* WHAT YOU WILL DO:
Would you transcribe the line containing "making any conversion" and every line after it, through the end of the records below, exactly and with nothing else?

━━━ DATA IN THIS EXERCISE ━━━

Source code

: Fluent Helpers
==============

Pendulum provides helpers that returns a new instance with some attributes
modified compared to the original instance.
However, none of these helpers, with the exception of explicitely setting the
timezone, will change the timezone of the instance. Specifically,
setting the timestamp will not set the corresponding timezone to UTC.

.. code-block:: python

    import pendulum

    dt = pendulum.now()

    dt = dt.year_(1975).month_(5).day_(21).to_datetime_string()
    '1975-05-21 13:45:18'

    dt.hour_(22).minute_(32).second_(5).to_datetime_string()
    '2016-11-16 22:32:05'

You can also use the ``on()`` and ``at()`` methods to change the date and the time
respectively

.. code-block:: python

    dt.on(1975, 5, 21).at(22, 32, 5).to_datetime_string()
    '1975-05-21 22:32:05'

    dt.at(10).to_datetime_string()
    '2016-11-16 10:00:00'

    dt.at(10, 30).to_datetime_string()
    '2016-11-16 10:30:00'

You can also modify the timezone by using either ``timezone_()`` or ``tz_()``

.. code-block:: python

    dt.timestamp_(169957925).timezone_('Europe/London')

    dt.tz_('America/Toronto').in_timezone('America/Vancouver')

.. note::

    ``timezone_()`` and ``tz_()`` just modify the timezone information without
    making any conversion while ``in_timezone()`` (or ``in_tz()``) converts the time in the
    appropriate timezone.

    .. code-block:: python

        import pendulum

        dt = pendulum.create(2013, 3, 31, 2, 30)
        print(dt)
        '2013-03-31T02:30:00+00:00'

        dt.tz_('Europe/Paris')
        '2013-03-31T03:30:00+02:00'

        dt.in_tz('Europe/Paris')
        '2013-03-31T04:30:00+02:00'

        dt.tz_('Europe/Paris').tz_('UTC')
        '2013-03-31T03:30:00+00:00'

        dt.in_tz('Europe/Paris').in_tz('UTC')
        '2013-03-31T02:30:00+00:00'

━━━

* PROBLEM SOLUTION:
    making any conversion while ``in_timezone()`` (or ``in_tz()``) converts the time in the
    appropriate timezone.

    .. code-block:: python

        import pendulum

        dt = pendulum.create(2013, 3, 31, 2, 30)
        print(dt)
        '2013-03-31T02:30:00+00:00'

        dt.tz_('Europe/Paris')
        '2013-03-31T03:30:00+02:00'

        dt.in_tz('Europe/Paris')
        '2013-03-31T04:30:00+02:00'

        dt.tz_('Europe/Paris').tz_('UTC')
        '2013-03-31T03:30:00+00:00'

        dt.in_tz('Europe/Paris').in_tz('UTC')
        '2013-03-31T02:30:00+00:00'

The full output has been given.